Spark 3.0 is the next major release of Apache Spark. This release brings major changes to abstractions, API’s and libraries of the platform. This release sets the tone for next year’s direction of the framework. So understanding these few features is critical to understand for the ones who want to make use all the advances in this new release. So in this series of blog posts, I will be discussing about different improvements landing in Spark 3.0.

This is the ninth post in the series where I am going to talk about join hints. You can access all posts in this series here.

TL;DR All code examples are available on github.

Join Hints

In spark SQL, developer can give additional information to query optimiser to optimise the join in certain way. Using this mechanism, developer can override the default optimisation done by the spark catalyst. These are known as join hints.

BroadCast Join Hint in Spark 2.x

In spark 2.x, only broadcast hint was supported in SQL joins. This forces spark SQL to use broadcast join even if the table size is bigger than broadcast threshold.
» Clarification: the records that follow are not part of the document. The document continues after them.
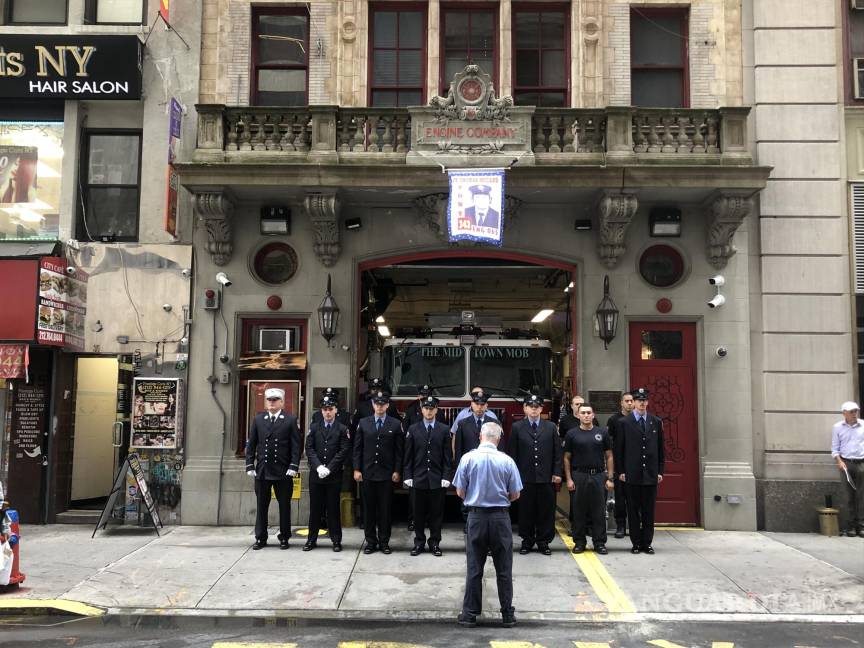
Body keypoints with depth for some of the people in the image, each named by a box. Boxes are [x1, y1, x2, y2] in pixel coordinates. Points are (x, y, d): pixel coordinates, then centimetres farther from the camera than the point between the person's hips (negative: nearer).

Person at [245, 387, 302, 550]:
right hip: (262, 470, 2)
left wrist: (293, 467, -11)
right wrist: (250, 465, 1)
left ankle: (284, 538, 16)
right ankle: (260, 538, 17)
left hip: (283, 471, -2)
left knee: (284, 506, 6)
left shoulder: (290, 420, 0)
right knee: (261, 506, 8)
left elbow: (296, 446, -3)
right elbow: (251, 444, 8)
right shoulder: (258, 419, 7)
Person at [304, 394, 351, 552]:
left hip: (334, 475, -2)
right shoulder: (314, 427, 9)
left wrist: (329, 468, -13)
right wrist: (318, 466, -11)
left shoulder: (342, 429, 1)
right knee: (315, 508, 7)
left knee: (333, 508, 3)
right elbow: (309, 448, 2)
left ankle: (336, 540, 10)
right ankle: (312, 539, 15)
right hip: (316, 474, 2)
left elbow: (344, 451, -6)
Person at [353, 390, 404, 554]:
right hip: (367, 473, 1)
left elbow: (399, 450, 1)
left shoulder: (396, 424, 2)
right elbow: (357, 448, 6)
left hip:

The below code shows an example of the same.

val salesDf = sparkSession.read.
      format("csv")
      .option("header", "true")
      .option("inferSchema", "true")
      .load("src/main/resources/sales.csv")
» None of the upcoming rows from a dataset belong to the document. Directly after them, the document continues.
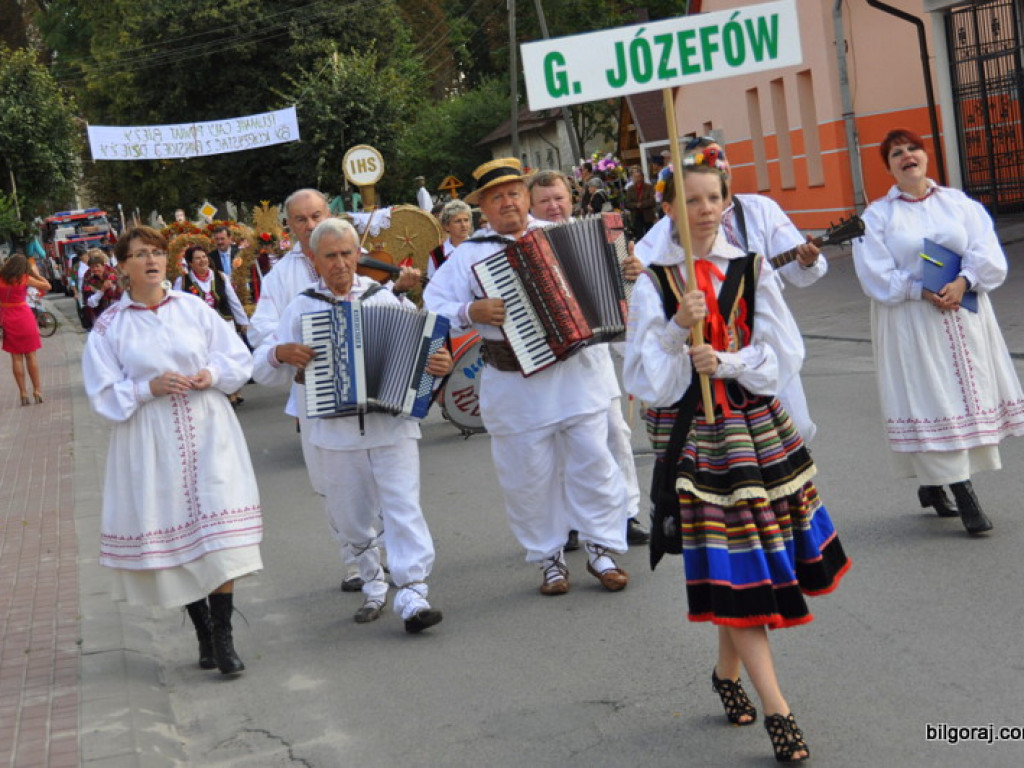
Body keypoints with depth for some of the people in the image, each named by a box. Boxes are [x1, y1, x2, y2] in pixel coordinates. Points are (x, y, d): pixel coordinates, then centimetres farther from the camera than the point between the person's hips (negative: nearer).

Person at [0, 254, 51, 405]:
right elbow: (47, 286, -3)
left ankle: (23, 393, 6)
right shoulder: (25, 279, -8)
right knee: (31, 356, 8)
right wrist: (36, 273, 8)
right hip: (24, 318, -1)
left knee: (16, 358, 6)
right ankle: (37, 390, 11)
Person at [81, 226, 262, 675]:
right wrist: (149, 388, -15)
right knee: (175, 535, 4)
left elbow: (239, 359, 9)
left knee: (219, 533, -8)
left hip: (207, 432, 1)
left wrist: (211, 374, -10)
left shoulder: (193, 309, 6)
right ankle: (203, 634, 19)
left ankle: (223, 638, -1)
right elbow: (103, 393, -1)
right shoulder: (109, 326, 2)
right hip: (151, 444, 0)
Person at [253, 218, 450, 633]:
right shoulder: (301, 307, 8)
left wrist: (442, 363, -18)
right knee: (350, 519, 9)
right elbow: (262, 369, 9)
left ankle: (412, 596, -12)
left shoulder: (388, 298, 6)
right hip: (334, 432, 2)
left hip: (392, 424, -1)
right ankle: (373, 586, 27)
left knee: (403, 508, -10)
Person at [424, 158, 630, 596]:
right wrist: (472, 312, -17)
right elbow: (432, 305, -2)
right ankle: (549, 558, 20)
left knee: (592, 462, 3)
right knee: (529, 476, 5)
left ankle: (602, 551, 17)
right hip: (515, 386, -1)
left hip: (574, 374, 2)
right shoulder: (470, 254, 2)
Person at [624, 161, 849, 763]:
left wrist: (724, 362, -18)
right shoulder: (655, 284, -4)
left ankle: (728, 669, 31)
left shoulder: (753, 271, 3)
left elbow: (784, 354, -4)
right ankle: (778, 711, -1)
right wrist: (678, 328, -22)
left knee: (759, 560, 8)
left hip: (763, 428, 3)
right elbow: (647, 381, -8)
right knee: (734, 571, -5)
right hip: (701, 437, -3)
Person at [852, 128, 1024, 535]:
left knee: (967, 391, 5)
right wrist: (921, 292, -18)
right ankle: (964, 497, -3)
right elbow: (876, 276, -7)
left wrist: (963, 281, -19)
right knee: (929, 398, -6)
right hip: (910, 322, -3)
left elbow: (988, 254, -1)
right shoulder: (877, 215, 0)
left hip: (963, 315, 3)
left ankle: (932, 486, 19)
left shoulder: (959, 203, 7)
    val customerDf = sparkSession.read.
      format("csv")
      .option("header", "true")
      .option("inferSchema", "true")
      .load("src/main/resources/customers.csv")


    //broadcast hint

    val broadcastJoin = salesDf.hint("broadcast").join(customerDf,"customerId")
    broadcastJoin.show()

In above code, we are specifying the broadcast join using the hint function. We can observe the same join on spark UI.

broadcast hint.

Extending Hint Framework for Other Joins in Spark 3.0

In spark 2.x, only broadcast join hint was supported. In Spark 3.0, this framework is extended for the other joins also. This allows developers to specify more kinds of joins using this framework.

In rest of the post, we will see how to use other hints.

SortMerge Join Hint

SortMerge join is a most scalable join in spark. We can force it by using merge hint.

val mergeJoin = salesDf.hint("merge").join(customerDf, "customerId")

The same can be observed in spark UI also.

merge hint.

Shuffle Hash Join Hint

Shuffle Hash Join is a join where both dataframe are partitioned using same partitioner. Here join keys will fall in the same partitions.

This join can be forced using shuffle_hash hint.

val shuffleHashJoin = salesDf.hint("shuffle_hash").join(customerDf,"customerId")

The same can be observed in spark UI also.

shuffle hash hint.

Cartesian Product Hint

Cartesian Product is one type of join where two dataframe are joined using all rows.

This join can be forced using shuffle_replicate_nl hint.

val cartesianProduct = salesDf.hint("shuffle_replicate_nl").join(customerDf)

The same can be observed in spark UI also.

Cartersian Product hint.

Code

You can access complete code on github.

References

https://issues.apache.org/jira/browse/SPARK-27225.

Conclusion

Join hints are powerful way for developer to optimise their joins. Spark 3.0 brings all the possible joins to spark SQL hint framework.